▼▼▼

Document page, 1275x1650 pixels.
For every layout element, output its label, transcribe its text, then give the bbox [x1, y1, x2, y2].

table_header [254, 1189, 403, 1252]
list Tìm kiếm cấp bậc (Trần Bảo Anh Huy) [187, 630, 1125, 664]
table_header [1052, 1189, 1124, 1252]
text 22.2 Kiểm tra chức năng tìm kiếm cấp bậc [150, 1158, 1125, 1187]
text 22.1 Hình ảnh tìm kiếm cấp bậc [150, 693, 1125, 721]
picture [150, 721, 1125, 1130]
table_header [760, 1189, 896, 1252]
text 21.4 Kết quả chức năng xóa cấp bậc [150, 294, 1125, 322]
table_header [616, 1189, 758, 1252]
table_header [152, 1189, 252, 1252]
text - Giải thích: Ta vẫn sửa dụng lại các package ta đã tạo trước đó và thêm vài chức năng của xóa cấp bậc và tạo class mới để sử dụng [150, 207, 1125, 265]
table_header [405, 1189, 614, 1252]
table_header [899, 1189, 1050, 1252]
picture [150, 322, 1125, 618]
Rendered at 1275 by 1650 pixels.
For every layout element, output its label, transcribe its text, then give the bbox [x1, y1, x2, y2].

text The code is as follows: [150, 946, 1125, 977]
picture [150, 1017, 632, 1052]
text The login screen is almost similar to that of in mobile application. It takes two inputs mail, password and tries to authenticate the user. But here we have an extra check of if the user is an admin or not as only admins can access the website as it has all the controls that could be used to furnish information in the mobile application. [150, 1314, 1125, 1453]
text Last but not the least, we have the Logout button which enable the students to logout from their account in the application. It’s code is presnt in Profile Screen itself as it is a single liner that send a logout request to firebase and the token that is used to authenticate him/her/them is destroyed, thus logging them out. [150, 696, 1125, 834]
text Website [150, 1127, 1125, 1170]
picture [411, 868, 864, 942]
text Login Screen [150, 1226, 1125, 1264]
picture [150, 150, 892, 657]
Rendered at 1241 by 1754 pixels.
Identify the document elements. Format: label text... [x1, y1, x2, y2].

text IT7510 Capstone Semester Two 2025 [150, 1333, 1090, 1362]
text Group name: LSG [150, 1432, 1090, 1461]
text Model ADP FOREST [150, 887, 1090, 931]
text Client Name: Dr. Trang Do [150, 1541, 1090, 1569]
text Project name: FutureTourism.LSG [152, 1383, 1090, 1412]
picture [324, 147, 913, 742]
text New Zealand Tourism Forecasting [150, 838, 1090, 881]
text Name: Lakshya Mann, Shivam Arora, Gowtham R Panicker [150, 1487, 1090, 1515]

▲▲▲

● Assignment
The material shown above must be written out again in full, exactly as it reads.

● Solved problem
Document page, 1275x1650 pixels.
For every layout element, output its label, transcribe its text, then give the bbox [x1, y1, x2, y2].

table_header [254, 1189, 403, 1252]
list Tìm kiếm cấp bậc (Trần Bảo Anh Huy) [187, 630, 1125, 664]
table_header [1052, 1189, 1124, 1252]
text 22.2 Kiểm tra chức năng tìm kiếm cấp bậc [150, 1158, 1125, 1187]
text 22.1 Hình ảnh tìm kiếm cấp bậc [150, 693, 1125, 721]
picture [150, 721, 1125, 1130]
table_header [760, 1189, 896, 1252]
text 21.4 Kết quả chức năng xóa cấp bậc [150, 294, 1125, 322]
table_header [616, 1189, 758, 1252]
table_header [152, 1189, 252, 1252]
text - Giải thích: Ta vẫn sửa dụng lại các package ta đã tạo trước đó và thêm vài chức năng của xóa cấp bậc và tạo class mới để sử dụng [150, 207, 1125, 265]
table_header [405, 1189, 614, 1252]
table_header [899, 1189, 1050, 1252]
picture [150, 322, 1125, 618]
Rendered at 1275 by 1650 pixels.
For every layout element, output its label, transcribe its text, then give the bbox [x1, y1, x2, y2].

text The code is as follows: [150, 946, 1125, 977]
picture [150, 1017, 632, 1052]
text The login screen is almost similar to that of in mobile application. It takes two inputs mail, password and tries to authenticate the user. But here we have an extra check of if the user is an admin or not as only admins can access the website as it has all the controls that could be used to furnish information in the mobile application. [150, 1314, 1125, 1453]
text Last but not the least, we have the Logout button which enable the students to logout from their account in the application. It’s code is presnt in Profile Screen itself as it is a single liner that send a logout request to firebase and the token that is used to authenticate him/her/them is destroyed, thus logging them out. [150, 696, 1125, 834]
text Website [150, 1127, 1125, 1170]
picture [411, 868, 864, 942]
text Login Screen [150, 1226, 1125, 1264]
picture [150, 150, 892, 657]
Rendered at 1241 by 1754 pixels.
Identify the document elements. Format: label text... [x1, y1, x2, y2].

text IT7510 Capstone Semester Two 2025 [150, 1333, 1090, 1362]
text Group name: LSG [150, 1432, 1090, 1461]
text Model ADP FOREST [150, 887, 1090, 931]
text Client Name: Dr. Trang Do [150, 1541, 1090, 1569]
text Project name: FutureTourism.LSG [152, 1383, 1090, 1412]
picture [324, 147, 913, 742]
text New Zealand Tourism Forecasting [150, 838, 1090, 881]
text Name: Lakshya Mann, Shivam Arora, Gowtham R Panicker [150, 1487, 1090, 1515]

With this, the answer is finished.